Task requirements: All the lines below should be set down exactly, with no picture carried into the copy.

═══ Exercise data

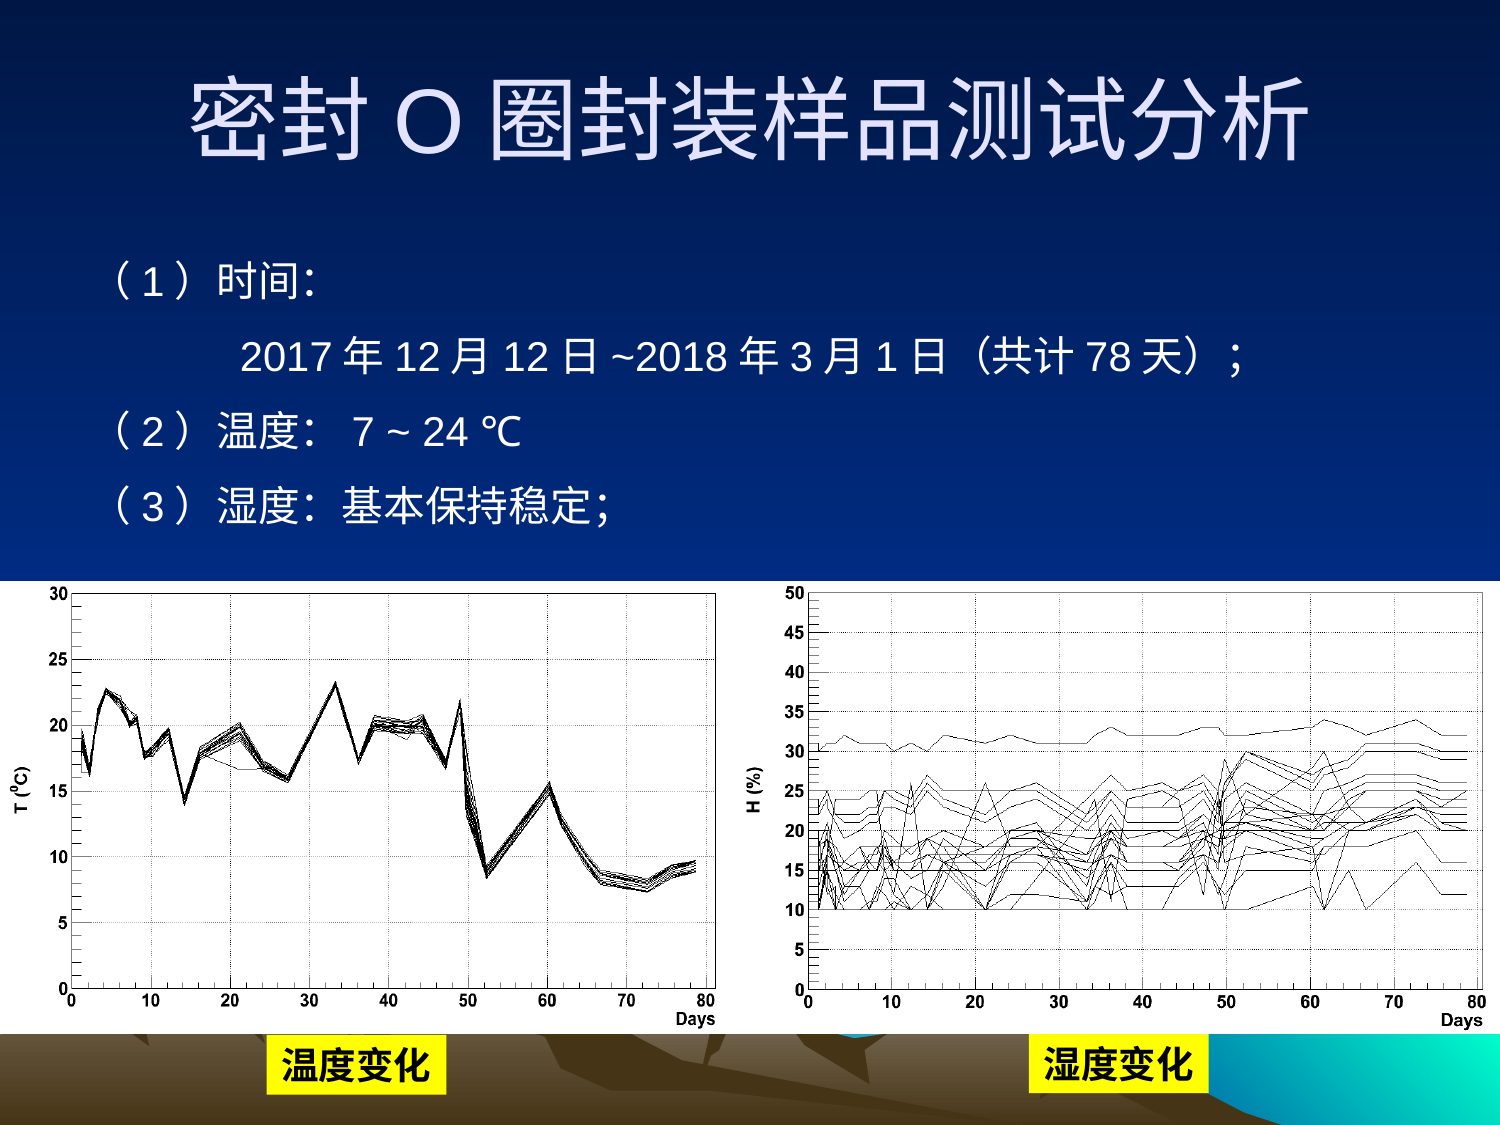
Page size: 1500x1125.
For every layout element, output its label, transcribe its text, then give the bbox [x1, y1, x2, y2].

text_box （1）时间： 2017年12月12日~2018年3月1日（共计78天）； （2）温度：7 ~ 24 ℃ （3）湿度：基本保持稳定； [74, 222, 1446, 538]
text_box 温度变化 [266, 1042, 447, 1095]
text_box 湿度变化 [1028, 1042, 1209, 1094]
picture [0, 581, 1500, 1035]
title 密封O圈封装样品测试分析 [74, 34, 1426, 198]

══════

Finished exercise:
Page size: 1500x1125.
For every layout element, output its label, transcribe its text, then give the bbox [x1, y1, x2, y2].

text_box （1）时间： 2017年12月12日~2018年3月1日（共计78天）； （2）温度：7 ~ 24 ℃ （3）湿度：基本保持稳定； [74, 222, 1446, 538]
text_box 温度变化 [266, 1042, 447, 1095]
text_box 湿度变化 [1028, 1042, 1209, 1094]
picture [0, 581, 1500, 1035]
title 密封O圈封装样品测试分析 [74, 34, 1426, 198]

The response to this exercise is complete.